■ **WORK ORDER**:
Only these lines of the data below are wanted: the one with "right shoulder: (695, 476, 3)", the one with "right wrist: (1004, 288, 27)", and any lines between them, each repeated exactly.

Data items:
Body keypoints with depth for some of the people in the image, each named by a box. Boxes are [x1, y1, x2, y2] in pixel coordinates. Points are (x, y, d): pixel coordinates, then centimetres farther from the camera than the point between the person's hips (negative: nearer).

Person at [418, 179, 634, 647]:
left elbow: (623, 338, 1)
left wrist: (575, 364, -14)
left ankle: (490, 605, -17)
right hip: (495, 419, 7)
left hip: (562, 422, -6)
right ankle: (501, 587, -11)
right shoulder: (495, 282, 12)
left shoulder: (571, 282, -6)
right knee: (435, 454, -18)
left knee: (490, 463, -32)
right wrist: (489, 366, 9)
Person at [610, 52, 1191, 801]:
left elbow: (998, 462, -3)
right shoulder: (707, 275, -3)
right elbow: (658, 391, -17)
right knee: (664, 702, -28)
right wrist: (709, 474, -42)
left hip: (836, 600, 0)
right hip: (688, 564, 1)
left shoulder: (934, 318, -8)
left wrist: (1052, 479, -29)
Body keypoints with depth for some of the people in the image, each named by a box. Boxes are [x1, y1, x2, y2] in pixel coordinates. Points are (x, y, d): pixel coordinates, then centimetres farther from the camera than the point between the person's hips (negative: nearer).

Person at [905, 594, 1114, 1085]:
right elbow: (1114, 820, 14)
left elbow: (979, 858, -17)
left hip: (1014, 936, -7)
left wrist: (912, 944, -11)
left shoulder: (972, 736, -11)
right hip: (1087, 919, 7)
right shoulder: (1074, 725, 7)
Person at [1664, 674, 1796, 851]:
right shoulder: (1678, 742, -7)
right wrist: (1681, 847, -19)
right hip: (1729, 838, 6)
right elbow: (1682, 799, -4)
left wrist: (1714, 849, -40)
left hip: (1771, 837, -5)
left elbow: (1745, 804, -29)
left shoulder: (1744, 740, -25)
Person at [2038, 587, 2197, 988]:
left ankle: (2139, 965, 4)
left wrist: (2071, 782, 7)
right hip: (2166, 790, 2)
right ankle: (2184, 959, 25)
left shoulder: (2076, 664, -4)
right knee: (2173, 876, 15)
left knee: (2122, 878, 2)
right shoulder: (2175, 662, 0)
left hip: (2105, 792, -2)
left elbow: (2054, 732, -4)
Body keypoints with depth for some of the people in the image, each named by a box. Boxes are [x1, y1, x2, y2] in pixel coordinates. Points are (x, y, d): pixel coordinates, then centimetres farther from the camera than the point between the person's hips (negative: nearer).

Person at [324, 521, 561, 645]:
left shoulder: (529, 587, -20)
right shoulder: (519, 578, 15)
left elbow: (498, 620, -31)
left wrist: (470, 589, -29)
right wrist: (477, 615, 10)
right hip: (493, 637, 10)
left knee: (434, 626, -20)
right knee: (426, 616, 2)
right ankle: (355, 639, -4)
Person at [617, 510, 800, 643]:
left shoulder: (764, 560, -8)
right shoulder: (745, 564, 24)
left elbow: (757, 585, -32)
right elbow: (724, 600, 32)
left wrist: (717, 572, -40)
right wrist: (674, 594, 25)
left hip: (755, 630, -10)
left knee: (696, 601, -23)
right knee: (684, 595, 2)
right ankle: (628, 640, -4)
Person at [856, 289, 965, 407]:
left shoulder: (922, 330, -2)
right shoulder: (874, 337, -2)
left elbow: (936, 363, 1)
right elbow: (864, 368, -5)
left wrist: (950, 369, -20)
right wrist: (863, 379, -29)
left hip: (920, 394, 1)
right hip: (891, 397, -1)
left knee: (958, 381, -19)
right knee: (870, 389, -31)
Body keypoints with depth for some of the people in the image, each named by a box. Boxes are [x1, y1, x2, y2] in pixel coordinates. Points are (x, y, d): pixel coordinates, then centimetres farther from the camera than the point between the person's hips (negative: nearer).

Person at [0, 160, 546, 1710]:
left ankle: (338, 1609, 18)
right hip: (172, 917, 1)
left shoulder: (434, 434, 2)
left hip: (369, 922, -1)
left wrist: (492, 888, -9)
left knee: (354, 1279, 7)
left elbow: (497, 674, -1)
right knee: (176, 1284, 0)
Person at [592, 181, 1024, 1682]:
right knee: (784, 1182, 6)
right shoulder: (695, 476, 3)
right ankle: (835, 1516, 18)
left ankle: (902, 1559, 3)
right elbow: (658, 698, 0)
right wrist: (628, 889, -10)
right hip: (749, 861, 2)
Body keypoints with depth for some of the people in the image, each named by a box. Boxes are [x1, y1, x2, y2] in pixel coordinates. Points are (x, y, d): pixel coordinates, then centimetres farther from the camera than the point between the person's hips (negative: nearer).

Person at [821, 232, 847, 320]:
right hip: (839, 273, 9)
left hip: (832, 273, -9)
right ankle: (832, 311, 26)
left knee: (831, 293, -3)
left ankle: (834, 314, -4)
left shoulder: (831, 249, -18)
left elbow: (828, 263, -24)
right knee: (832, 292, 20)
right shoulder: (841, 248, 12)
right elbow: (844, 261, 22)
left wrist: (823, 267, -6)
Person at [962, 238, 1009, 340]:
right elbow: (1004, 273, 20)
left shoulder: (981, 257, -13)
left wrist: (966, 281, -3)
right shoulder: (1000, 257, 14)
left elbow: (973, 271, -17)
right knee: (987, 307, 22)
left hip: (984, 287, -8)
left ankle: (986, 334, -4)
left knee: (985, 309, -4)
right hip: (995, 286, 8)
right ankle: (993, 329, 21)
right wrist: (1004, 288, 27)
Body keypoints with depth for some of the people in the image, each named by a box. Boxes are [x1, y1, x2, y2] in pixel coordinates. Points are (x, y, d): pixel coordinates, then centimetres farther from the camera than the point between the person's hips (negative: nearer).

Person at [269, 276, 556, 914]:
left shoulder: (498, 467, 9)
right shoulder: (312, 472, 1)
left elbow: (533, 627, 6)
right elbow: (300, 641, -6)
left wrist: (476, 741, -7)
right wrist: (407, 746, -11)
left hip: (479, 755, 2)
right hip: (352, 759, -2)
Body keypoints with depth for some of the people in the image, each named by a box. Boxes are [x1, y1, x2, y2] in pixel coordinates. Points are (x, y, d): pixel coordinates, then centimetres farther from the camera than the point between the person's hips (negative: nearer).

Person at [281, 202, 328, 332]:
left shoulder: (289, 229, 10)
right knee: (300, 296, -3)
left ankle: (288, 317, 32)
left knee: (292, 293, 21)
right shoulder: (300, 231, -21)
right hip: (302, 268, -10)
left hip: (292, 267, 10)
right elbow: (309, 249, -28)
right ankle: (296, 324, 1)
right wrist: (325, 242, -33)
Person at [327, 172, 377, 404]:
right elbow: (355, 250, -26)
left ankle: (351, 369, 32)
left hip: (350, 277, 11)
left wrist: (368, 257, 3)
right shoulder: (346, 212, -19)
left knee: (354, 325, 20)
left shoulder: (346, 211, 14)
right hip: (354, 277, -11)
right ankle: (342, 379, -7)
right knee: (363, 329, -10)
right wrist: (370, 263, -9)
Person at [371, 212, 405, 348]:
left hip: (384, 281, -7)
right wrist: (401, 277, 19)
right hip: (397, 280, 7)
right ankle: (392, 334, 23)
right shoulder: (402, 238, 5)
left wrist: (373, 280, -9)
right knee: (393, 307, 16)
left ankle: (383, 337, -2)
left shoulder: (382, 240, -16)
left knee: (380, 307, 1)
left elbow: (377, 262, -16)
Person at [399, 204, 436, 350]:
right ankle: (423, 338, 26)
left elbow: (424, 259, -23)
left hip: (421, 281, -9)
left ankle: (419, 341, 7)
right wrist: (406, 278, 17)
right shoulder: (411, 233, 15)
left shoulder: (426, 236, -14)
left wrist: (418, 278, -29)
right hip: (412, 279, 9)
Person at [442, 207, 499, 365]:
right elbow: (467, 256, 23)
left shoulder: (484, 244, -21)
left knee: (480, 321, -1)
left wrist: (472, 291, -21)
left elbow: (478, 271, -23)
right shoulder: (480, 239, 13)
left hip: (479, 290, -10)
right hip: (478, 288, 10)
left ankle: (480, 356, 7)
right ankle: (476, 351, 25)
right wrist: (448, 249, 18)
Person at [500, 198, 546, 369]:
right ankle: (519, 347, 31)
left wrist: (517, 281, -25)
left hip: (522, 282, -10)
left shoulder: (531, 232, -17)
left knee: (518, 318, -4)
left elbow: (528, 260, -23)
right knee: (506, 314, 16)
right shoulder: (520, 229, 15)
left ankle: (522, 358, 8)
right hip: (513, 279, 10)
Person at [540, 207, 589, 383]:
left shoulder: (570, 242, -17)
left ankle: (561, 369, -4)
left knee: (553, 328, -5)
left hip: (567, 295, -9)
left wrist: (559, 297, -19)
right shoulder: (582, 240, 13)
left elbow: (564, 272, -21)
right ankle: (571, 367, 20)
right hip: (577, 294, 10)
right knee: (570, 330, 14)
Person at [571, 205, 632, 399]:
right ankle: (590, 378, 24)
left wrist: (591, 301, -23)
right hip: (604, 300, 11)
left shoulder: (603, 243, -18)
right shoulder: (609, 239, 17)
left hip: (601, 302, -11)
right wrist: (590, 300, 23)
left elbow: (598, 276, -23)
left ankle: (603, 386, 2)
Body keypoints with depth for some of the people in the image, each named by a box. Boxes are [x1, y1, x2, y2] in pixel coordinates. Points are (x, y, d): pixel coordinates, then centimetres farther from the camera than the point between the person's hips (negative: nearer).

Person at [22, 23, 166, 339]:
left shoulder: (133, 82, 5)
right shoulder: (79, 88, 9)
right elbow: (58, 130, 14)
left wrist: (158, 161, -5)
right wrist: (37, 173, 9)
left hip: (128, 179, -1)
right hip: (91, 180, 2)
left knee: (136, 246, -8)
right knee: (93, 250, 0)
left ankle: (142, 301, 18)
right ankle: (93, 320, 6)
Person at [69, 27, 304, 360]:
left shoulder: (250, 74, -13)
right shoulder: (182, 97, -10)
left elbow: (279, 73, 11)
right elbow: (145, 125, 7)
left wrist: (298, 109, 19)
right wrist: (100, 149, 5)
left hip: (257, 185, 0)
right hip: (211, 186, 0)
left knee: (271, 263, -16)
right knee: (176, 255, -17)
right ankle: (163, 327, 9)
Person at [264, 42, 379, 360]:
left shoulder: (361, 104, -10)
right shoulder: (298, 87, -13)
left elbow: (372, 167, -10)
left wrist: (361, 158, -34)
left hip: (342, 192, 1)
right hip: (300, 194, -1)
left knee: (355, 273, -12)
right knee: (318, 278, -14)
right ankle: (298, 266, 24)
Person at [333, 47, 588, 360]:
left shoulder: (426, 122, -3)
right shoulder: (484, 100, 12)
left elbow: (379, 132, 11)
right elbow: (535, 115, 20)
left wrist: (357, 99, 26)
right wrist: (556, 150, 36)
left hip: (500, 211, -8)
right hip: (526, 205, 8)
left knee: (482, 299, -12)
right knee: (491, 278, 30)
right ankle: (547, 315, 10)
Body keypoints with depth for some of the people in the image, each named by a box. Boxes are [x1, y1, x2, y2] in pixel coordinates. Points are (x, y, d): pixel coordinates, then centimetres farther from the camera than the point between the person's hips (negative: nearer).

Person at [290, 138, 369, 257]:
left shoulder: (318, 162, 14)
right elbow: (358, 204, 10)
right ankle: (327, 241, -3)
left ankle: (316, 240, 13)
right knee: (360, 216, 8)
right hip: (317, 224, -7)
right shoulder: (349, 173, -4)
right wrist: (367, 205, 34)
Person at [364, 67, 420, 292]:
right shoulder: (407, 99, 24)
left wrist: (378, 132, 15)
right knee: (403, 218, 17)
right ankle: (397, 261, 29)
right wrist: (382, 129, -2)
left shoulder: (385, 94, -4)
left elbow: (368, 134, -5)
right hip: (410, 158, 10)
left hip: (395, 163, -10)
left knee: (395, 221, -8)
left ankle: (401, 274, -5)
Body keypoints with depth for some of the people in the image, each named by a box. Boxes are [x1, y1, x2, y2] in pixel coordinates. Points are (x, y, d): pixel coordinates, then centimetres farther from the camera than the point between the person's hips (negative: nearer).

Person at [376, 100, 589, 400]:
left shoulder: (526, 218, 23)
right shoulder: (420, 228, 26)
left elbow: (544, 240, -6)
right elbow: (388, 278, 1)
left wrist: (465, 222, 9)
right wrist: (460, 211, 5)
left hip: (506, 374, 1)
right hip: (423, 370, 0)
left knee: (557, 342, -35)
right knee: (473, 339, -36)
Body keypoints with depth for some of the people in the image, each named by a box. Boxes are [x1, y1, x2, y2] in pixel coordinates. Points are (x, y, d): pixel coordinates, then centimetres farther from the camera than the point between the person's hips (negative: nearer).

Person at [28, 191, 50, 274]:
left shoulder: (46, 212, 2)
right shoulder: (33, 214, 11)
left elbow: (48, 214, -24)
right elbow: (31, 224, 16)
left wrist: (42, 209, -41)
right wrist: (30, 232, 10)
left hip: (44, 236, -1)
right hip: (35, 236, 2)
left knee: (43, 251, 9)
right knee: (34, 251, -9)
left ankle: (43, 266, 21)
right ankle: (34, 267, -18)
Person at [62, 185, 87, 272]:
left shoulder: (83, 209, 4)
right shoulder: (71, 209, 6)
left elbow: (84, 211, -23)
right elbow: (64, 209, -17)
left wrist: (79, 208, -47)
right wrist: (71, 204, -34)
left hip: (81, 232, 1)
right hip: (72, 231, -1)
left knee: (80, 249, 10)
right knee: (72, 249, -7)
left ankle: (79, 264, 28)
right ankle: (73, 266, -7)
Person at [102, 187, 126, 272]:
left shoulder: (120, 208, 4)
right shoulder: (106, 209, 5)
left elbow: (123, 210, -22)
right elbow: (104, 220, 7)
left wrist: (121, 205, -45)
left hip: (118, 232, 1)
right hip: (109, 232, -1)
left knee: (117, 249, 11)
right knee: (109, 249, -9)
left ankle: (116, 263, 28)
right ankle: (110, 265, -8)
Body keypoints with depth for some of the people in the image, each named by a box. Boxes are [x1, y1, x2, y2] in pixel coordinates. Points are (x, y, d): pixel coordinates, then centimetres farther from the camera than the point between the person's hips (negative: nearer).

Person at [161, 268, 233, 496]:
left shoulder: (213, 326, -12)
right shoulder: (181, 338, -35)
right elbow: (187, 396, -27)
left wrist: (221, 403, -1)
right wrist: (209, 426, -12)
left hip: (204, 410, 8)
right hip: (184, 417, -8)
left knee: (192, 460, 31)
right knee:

■ **TASK SOLUTION**:
right shoulder: (695, 476, 3)
right ankle: (835, 1516, 18)
left ankle: (902, 1559, 3)
right elbow: (658, 698, 0)
right wrist: (628, 889, -10)
right hip: (749, 861, 2)
Body keypoints with depth for some of the people in the image, each named by a box. Boxes are [x1, y1, x2, y2] in pixel coordinates. Points are (x, y, d): pixel coordinates, then centimetres farther from the camera than the point between the person's hips (negative: nearer).

Person at [821, 232, 847, 320]:
right hip: (839, 273, 9)
left hip: (832, 273, -9)
right ankle: (832, 311, 26)
left knee: (831, 293, -3)
left ankle: (834, 314, -4)
left shoulder: (831, 249, -18)
left elbow: (828, 263, -24)
right knee: (832, 292, 20)
right shoulder: (841, 248, 12)
right elbow: (844, 261, 22)
left wrist: (823, 267, -6)
Person at [962, 238, 1009, 340]:
right elbow: (1004, 273, 20)
left shoulder: (981, 257, -13)
left wrist: (966, 281, -3)
right shoulder: (1000, 257, 14)
left elbow: (973, 271, -17)
right knee: (987, 307, 22)
left hip: (984, 287, -8)
left ankle: (986, 334, -4)
left knee: (985, 309, -4)
right hip: (995, 286, 8)
right ankle: (993, 329, 21)
right wrist: (1004, 288, 27)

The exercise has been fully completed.